Director: John Crowley

Starring: Saoirse Ronan, Emory Cohen, Domhnall Gleeson, Julie Walters, Jim Broadbent, Fiona Glascott

Written by: Nick Hornby and (based on the novel) Colm Toibin

Running Time: 111 mins

Cert: 12A

Release date: 6th November 2015

In a time of superheroes, super spies and super blockbusters, Brooklyn, with its old-fashioned style and approach, comes as a surprising breath of fresh air. An unabashed romance in a time of innocence, it has a central performance that is so good, it draws you in from the very first frame. Get the feeling I already like this?

1950’s Ireland, and young Eilis is given the opportunity to leave the small village she lives in with her mother and sister, to travel to America and start a new life in Brooklyn. Lost, alone and completely homesick, Eilis finds it hard to accept her new surroundings, until, that is, she meets Tony, an Italian-American. A romance between the two starts to blossom and Eilis starts to build in confidence. Then tragedy strikes her family and she has to return to Ireland, only to find that her old life offers her an alternative to the life she now knows.

Based on the best-selling book by Colm Toibin and written by acclaimed author, Nick Hornby, this has the markings of a movie from time gone by. Not only has director John Crowley captured the period magnificently, with very high production values considering the modest budget, it also has a tone that isn’t shown in many movies nowadays: innocence.

The whole film is the journey of Eilis, one that we follow completely. We see her go from lost little puppy to fully- confident young woman. It’s a coming-of-age film that isn’t all about sex. It’s about truly finding yourself, about falling in love, about having to make difficult life decisions.

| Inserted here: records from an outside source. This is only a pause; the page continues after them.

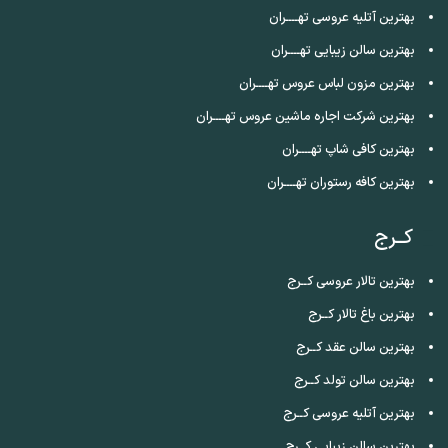
بهترین آتلیه عروسی تهــــران
بهترین سالن زیبایی تهــــران
بهترین مزون لباس عروس تهــــران
بهترین شرکت اجاره ماشین عروس تهــــران
بهترین کافی شاپ تهــــران
بهترین کافه رستوران تهــــران
کــرج
بهترین تالار عروسی کــرج
بهترین باغ تالار کــرج
بهترین سالن عقد کــرج
بهترین سالن تولد کــرج
بهترین آتلیه عروسی کــرج
بهترین سالن زیبایی کــرج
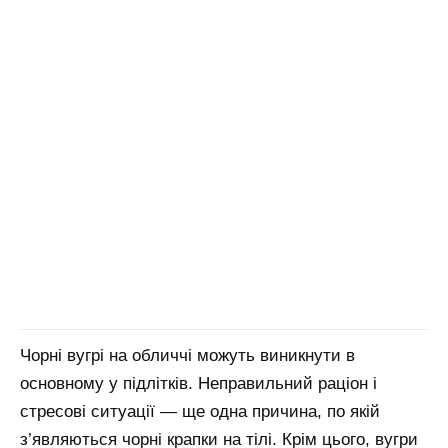
Чорні вугрі на обличчі можуть виникнути в
основному у підлітків. Неправильний раціон і
стресові ситуації — ще одна причина, по якій
з’являються чорні крапки на тілі. Крім цього, вугри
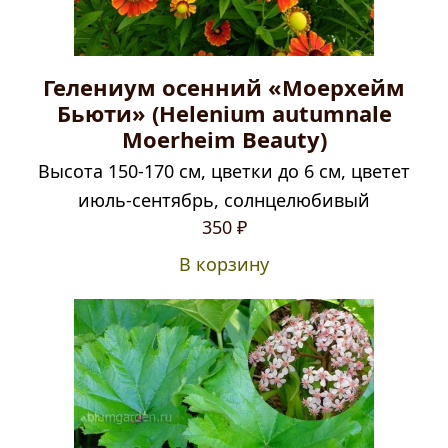
Гелениум осенний «Моерхейм
Бьюти» (Helenium autumnale
Moerheim Beauty)
Высота 150-170 см, цветки до 6 см, цветет
июль-сентябрь, солнцелюбивый
350
₽
В корзину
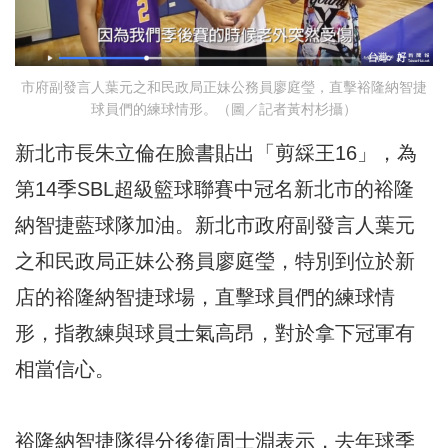
市府副發言人葉元之和民政局正妹公務員廖庭瑩，直擊裕隆納智捷
球員們的練球情形。（圖／記者黃村杉攝）
新北市長朱立倫在臉書貼出「剪綵王16」，為
第14季SBL超級籃球聯賽中冠名新北市的裕隆
納智捷藍球隊加油。新北市政府副發言人葉元
之和民政局正妹公務員廖庭瑩，特別到位於新
店的裕隆納智捷球場，直擊球員們的練球情
形，指教練與球員士氣高昂，對於拿下冠軍有
相當信心。
裕隆納智捷隊得分後衛周士淵表示，去年球季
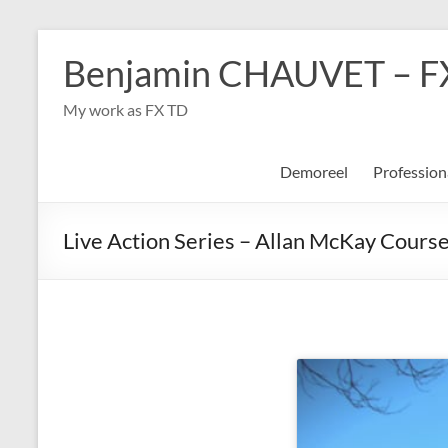
Aller
au
Benjamin CHAUVET – F
contenu
My work as FX TD
Demoreel
Professio
Live Action Series – Allan McKay Cours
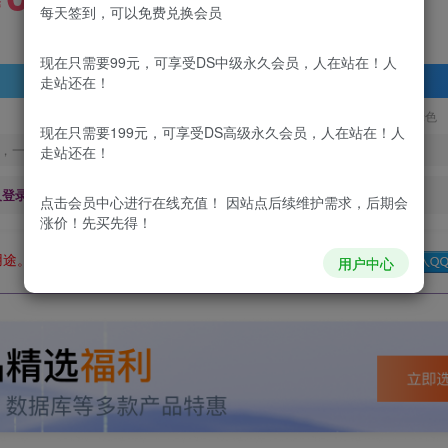
99
￥
￥
每天签到，可以免费兑换会员
现在只需要99元，可享受DS中级永久会员，人在站在！人
登录查看
走站还在！
更新及时
极速下载
安全绿色
现在只需要199元，可享受DS高级永久会员，人在站在！人
，一经出售不予退款，购买如有疑问请及时联系站长QQ：
走站还在！
及登录回复下载，都为
免费资源，
积分只需签到就可以获得！
点击会员中心
进行在线充值！ 因站点后续维护需求，后期会
涨价！先买先得！
用途。如有侵权、不妥之处，请第一时间联系我们删除！
Q群：
用户中心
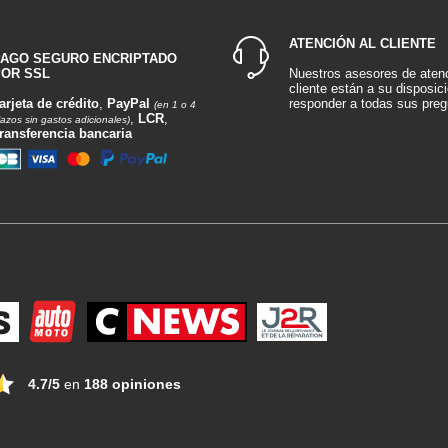
ATENCIÓN AL CLIENTE
PAGO SEGURO ENCRIPTADO
OR SSL
Nuestros asesores de atenc
cliente están a su disposic
arjeta de crédito
,
PayPal
responder a todas sus preg
(en 1 o 4
,
LCR
,
lazos sin gastos adicionales)
ransferencia bancaria
4.7/5
en
188 opiniones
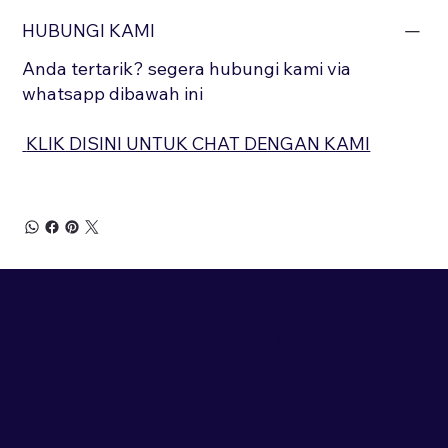
HUBUNGI KAMI
Anda tertarik? segera hubungi kami via
whatsapp dibawah ini
KLIK DISINI UNTUK CHAT DENGAN KAMI
PT BPR DANA BERKAH PUSAKATAMA
Jl. Ngapak - Kentheng KM. 8, Klajuran, Sidokarto, Kec.
Godean,Kabupaten Sleman, Daerah Istimewa Yogyakarta
55564, No Telp 0274 - 2256057
BPR Dana Berkah Pusakatama Berizin dan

It’s a film full of pathos and emotion that, while most films force it upon you, this one careful draws you into the events so that when the emotional scenes do come, they are genuinely heart-felt enough for you to react appropriately.

It’s also surprisingly funny.  The guest house that Eilis stays in, a place for women coming to start a new life in this New York city, is a haven for comedy, courtesy of the always brilliant, Julie Walters, as the owner who runs the place as if she is a newly adopted mother. Jim Broadbent brings a gentle calmness as the priest who sponsors the girls to start a new life in the new world. Emory Cohen delivers a nicely underplayed performance as Tony, and you can understand why Eilis falls for him, a charming, sweet young man with no malice or evilness, just a boy who has fallen in love with an Irish girl.

The film, however, totally belongs to Saoirse Ronan. She commands every scene and grabs you from the moment it starts. With her hypnotic blue, blue eyes, she goes from shy and retiring lost girl to a confident young woman. This isn’t just a performance, we watch an actress literally grow in front of us. In the same way that Carey Mulligan became a star in the similar, and Nick Hornby written, An Education, this will certainly turn Ronan into a superstar.

Brooklyn is unashamedly romantic and that’s perfectly fine, especially when it doesn’t force you to emote with it, it allows the audience to enjoy the stranger in a strange land tale with the kind of innocent eye that you only saw in the film’s of the 50’s. Let yourself get lost in that world, take a hankie and enjoy a young actress shine like she’s never shined before.